• **Documento**:
Essa é uma meta que raríssimos criadores alcançaram no decorrer da história da música. Mozart deixou isso claro em carta ao pai Leopold, dizendo-lhe que não se preocupasse, ele conquistaria todos os ouvidos parisienses escrevendo música compreensível tanto por jejunos como por iniciados.

O álbum triplo Paris/London Testament, do norte-americano Keith Jarrett, que chega agora ao mercado internacional em lançamento da ECM em comemoração aos seus 40 anos de existência, é a prova de que Mozart estava certo. Não só isso. É espantosa a qualidade da invenção musical de Jarrett nestas duas horas e meia de criação improvisada no chamado calor da hora, ali no palco, diante da plateia.

Não. Não torçam seus narizes. Desafios desta grandeza são para poucos. Jarrett consegue, aos 64 anos, improvisar com a mesma intensidade e qualidade artística que caracterizaram os mais adorados compositores do passado. Bach era genial improvisando ao órgão e em qualquer instrumento de teclado; Beethoven reclamava que via publicados nas semanas seguintes seus improvisos que ouvidos ladrões capturavam em suas janelas; e Mozart era o caso à parte, a ponto de escrever as partes de orquestra mas deixar em branco a parte solista num concerto de piano que estrearia, improvisando diante do público.

É preciso derrubar de uma vez por todas o preconceito de que música boa tem que ser música escrita. E a trajetória de Jarrett é a mais bem-sucedida arma de que dispomos para isso.

Ele introduziu o recital de piano-solo no reino do jazz em 1975 com Köln Concert. De lá para cá foram dezenas de registros de recitais de puro improviso sem temas conhecidos para embalar ouvidos mais acomodados. No álbum duplo Radiance, de 2002, parecia ter chegado ao clímax da abstração - com um resultado que bem poderia ser chamado de erudito, tamanha a sofisticação.

Foi mais longe ainda no álbum duplo The Carnegie Hall Concert (dois CDs ECM), de 2005. De um lado, uma incrível suíte em dez partes: a Parte 9, por exemplo, é um estudo a duas vozes que até Bach assinaria. Concluído o recital, e portanto a música que exige escuta mais atenta, mergulha no lúdico em quase meia hora incendiária ao alcance de todo tipo de público, com cinco extras, incluindo magníficas versões de True Blues, as líricas My Song e Time in My Hands.

• **Dados fornecidos**:
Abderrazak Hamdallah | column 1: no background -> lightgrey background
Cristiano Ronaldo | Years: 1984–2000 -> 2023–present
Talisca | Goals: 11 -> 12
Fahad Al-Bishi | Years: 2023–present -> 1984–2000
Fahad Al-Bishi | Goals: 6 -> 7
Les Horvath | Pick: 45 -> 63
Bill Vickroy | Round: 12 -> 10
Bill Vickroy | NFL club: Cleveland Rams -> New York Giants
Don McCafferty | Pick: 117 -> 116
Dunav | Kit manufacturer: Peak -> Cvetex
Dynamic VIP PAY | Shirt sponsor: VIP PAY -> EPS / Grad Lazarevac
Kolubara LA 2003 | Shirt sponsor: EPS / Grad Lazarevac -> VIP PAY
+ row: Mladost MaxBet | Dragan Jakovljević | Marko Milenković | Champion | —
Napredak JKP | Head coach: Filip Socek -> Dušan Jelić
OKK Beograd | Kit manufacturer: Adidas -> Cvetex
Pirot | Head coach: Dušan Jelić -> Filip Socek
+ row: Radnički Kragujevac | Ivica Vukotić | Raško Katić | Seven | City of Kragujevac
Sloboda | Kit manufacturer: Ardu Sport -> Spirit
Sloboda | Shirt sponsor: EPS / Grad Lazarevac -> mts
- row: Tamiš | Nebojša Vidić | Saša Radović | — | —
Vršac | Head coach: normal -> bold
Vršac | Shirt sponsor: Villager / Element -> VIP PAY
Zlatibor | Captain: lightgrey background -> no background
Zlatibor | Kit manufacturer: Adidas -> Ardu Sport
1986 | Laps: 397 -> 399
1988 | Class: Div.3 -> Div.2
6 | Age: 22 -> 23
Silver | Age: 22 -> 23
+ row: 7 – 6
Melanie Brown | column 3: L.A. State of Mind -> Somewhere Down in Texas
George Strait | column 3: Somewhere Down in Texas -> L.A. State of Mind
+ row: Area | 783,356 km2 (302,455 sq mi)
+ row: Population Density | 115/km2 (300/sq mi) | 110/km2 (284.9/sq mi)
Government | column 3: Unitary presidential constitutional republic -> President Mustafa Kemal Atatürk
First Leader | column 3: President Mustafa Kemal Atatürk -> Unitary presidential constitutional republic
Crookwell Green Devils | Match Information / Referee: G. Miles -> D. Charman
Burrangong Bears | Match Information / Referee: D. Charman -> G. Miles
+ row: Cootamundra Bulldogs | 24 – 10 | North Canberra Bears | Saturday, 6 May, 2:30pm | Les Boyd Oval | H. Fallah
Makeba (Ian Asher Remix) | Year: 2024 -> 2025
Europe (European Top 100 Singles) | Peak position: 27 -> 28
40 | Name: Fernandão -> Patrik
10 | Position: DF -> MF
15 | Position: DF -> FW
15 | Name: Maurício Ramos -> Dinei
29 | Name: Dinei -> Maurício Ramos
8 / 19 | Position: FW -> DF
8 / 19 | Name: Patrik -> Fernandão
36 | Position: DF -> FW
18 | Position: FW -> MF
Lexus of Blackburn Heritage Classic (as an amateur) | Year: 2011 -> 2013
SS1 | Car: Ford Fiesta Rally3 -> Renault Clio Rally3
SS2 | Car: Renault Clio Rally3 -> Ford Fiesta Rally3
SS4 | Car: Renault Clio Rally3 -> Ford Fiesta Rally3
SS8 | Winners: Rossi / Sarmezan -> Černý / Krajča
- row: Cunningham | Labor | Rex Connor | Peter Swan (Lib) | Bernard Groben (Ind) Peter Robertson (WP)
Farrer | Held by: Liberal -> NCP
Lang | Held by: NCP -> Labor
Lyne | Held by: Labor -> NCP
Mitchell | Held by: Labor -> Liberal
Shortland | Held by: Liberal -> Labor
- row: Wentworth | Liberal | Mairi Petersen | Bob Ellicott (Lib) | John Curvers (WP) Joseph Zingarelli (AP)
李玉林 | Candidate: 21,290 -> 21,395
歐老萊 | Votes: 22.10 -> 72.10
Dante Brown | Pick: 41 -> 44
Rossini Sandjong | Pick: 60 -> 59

• **Objetivo**: Continue o texto sobre os álbuns de Keith Jarrett logo após a última frase apresentada. Esses dados provêm de outra fonte.

• **Resultado**:
O passo mais ousado, entretanto, fica com o recém-lançado Paris/London Testament. Não há mais refresco nem standards para deixar os ouvidos felizes em reconhecer melodias populares. Permanece apenas o abstrato, a pureza do improviso. O primeiro CD registra na íntegra o recital realizado em 28 de novembro do ano passado na Salle Pleyel em Paris. Possui oito partes, distribuídas por 70 minutos de música. São formas livres, algo como os "impromptus" que Schubert adorava improvisar nas noitadas regadas a vinho, mulheres e canções na Viena das primeiras décadas do século 19. Ou seriam estudos? Rapsódias, melhor qualificá-las com esta que é a forma mais livre nos muros eruditos. A Parte 1, aliás, tem um quê schubertiano em sua calma e sobretudo no modo de acariciar mudanças harmônicas (os discretos gemidos remetem a Glenn Gould); de repente, por volta dos 7"47, um tema angulosamente arisco sugere um novo clima, pontuado com admiráveis silêncios e um contraponto cerrado; nos 2 minutos finais, uma coda reinstaura o movimento inicial. É praticamente uma peça em três movimentos de mais de 13 minutos, com um nervoso intermezzo central entre dois adágios que às vezes soam próximos do Shostakovich dos prelúdios e fugas opus 87, que Jarrett gravou em 1991.

Como se vê, ninguém passa incólume por gigantes como Bach, Mozart e Shostakovich. Do primeiro, Jarrett gravou os dois livros do Cravo Bem Temperado, as Suítes Francesas e as Variações Goldberg; do segundo, vários concertos para piano, incluindo o K. 271, "Jeunehomme", e os celebrados K. 453 e 466 da plena maturidade; e de Shostakovich os citados prelúdios e fugas.

Um duplo aprendizado, sem dúvida, separa em duas fases bem diferenciadas sua trajetória. Na primeira fase, até meados dos anos 80, ele se assumia quase como um clone de Schubert ou Schumann. É provável que o próprio Jarrett sentisse certo esgotamento da fórmula por volta de 1985/6. Por isso, voltou-se para os clássicos, que gravou nos seis anos seguintes, entre 1987 e 1993. Não são, claro, gravações de referência de Bach, Mozart ou Shostakovich, mas representam passo decisivo para as obras-primas da última década.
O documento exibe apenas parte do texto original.